WORK TO BE COMPLETED:
Look for the string "nuclear" in the data below, and copy each line that holds it.

INPUT DATA:
::::

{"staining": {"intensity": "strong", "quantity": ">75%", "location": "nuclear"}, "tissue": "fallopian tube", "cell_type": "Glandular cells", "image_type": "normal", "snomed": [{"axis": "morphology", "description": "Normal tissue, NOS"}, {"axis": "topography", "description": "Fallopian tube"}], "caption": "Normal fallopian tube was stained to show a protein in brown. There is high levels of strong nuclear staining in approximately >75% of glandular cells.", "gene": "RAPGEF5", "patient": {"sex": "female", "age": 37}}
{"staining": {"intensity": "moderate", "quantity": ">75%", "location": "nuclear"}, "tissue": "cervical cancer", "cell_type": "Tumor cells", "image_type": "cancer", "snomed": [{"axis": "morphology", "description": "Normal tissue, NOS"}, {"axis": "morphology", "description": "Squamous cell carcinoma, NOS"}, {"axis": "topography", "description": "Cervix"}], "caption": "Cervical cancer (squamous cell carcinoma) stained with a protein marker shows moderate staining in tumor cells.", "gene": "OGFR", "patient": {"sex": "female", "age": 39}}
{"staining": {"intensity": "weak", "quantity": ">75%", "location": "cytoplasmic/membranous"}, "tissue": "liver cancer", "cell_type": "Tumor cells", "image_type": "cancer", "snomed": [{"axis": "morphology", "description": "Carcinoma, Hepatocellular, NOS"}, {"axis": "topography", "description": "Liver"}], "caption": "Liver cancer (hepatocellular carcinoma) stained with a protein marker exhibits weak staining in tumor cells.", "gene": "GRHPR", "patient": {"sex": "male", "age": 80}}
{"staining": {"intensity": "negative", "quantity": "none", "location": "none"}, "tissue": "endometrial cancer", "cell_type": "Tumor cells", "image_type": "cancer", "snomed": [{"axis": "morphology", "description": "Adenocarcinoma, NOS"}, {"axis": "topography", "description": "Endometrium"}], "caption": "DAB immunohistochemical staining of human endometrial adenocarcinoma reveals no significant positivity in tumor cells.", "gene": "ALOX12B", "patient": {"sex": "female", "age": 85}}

::::

THE COMPLETED TASK:
{"staining": {"intensity": "strong", "quantity": ">75%", "location": "nuclear"}, "tissue": "fallopian tube", "cell_type": "Glandular cells", "image_type": "normal", "snomed": [{"axis": "morphology", "description": "Normal tissue, NOS"}, {"axis": "topography", "description": "Fallopian tube"}], "caption": "Normal fallopian tube was stained to show a protein in brown. There is high levels of strong nuclear staining in approximately >75% of glandular cells.", "gene": "RAPGEF5", "patient": {"sex": "female", "age": 37}}
{"staining": {"intensity": "moderate", "quantity": ">75%", "location": "nuclear"}, "tissue": "cervical cancer", "cell_type": "Tumor cells", "image_type": "cancer", "snomed": [{"axis": "morphology", "description": "Normal tissue, NOS"}, {"axis": "morphology", "description": "Squamous cell carcinoma, NOS"}, {"axis": "topography", "description": "Cervix"}], "caption": "Cervical cancer (squamous cell carcinoma) stained with a protein marker shows moderate staining in tumor cells.", "gene": "OGFR", "patient": {"sex": "female", "age": 39}}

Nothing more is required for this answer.